*** Dataset entries ***

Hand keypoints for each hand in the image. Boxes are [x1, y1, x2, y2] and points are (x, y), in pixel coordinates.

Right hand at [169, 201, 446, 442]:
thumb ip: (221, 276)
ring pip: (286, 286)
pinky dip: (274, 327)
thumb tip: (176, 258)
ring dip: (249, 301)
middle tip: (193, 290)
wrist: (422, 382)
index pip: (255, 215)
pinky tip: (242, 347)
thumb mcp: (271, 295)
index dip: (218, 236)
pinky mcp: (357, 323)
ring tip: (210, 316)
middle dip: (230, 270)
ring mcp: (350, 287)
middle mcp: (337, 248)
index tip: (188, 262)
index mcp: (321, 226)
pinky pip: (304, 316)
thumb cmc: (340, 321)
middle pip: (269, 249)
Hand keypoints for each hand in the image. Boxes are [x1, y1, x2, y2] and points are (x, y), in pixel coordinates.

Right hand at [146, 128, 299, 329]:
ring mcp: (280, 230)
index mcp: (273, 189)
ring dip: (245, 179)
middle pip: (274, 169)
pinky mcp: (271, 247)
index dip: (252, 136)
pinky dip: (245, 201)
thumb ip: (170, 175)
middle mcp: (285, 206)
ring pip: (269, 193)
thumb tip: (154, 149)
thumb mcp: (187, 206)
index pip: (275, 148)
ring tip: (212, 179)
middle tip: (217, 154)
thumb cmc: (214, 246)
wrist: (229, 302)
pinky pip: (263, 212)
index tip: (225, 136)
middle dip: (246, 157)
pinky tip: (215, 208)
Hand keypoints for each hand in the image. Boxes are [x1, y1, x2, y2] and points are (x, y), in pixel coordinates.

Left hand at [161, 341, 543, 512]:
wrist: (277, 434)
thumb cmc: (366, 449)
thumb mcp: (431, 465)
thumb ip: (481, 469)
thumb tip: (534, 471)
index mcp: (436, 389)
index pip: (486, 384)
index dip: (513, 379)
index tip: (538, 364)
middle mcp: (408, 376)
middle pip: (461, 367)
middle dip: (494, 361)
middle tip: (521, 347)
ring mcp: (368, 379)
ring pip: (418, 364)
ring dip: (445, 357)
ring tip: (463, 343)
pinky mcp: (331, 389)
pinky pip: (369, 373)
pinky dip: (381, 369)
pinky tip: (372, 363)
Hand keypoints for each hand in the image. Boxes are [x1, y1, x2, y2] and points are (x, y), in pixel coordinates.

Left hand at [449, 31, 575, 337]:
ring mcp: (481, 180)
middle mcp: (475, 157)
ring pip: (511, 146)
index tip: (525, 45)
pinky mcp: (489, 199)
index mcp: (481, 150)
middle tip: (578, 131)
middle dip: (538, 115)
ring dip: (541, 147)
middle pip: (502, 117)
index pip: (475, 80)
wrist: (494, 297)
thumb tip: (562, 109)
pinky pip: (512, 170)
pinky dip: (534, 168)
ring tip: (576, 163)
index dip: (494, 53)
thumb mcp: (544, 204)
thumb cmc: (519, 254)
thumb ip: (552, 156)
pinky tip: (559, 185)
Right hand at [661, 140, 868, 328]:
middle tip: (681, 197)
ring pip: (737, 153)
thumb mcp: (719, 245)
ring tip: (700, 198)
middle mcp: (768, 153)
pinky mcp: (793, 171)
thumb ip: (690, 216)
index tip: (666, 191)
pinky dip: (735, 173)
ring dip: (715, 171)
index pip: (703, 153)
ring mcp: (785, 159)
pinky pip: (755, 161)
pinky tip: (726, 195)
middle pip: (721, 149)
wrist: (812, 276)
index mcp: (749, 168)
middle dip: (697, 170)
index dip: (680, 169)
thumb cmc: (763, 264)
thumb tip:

*** End of Dataset entries ***

Work request:
Set down, exactly as they stand above, the lines starting with the line with "index pip: (475, 80)" and going on through the line with "ring tip: (700, 198)", and no others.

Written response:
index pip: (475, 80)
wrist: (494, 297)
thumb tip: (562, 109)
pinky pip: (512, 170)
pinky dip: (534, 168)
ring tip: (576, 163)
index dip: (494, 53)
thumb mcp: (544, 204)
thumb cmc: (519, 254)
thumb ip: (552, 156)
pinky tip: (559, 185)
Right hand at [661, 140, 868, 328]:
middle tip: (681, 197)
ring pip: (737, 153)
thumb mcp: (719, 245)
ring tip: (700, 198)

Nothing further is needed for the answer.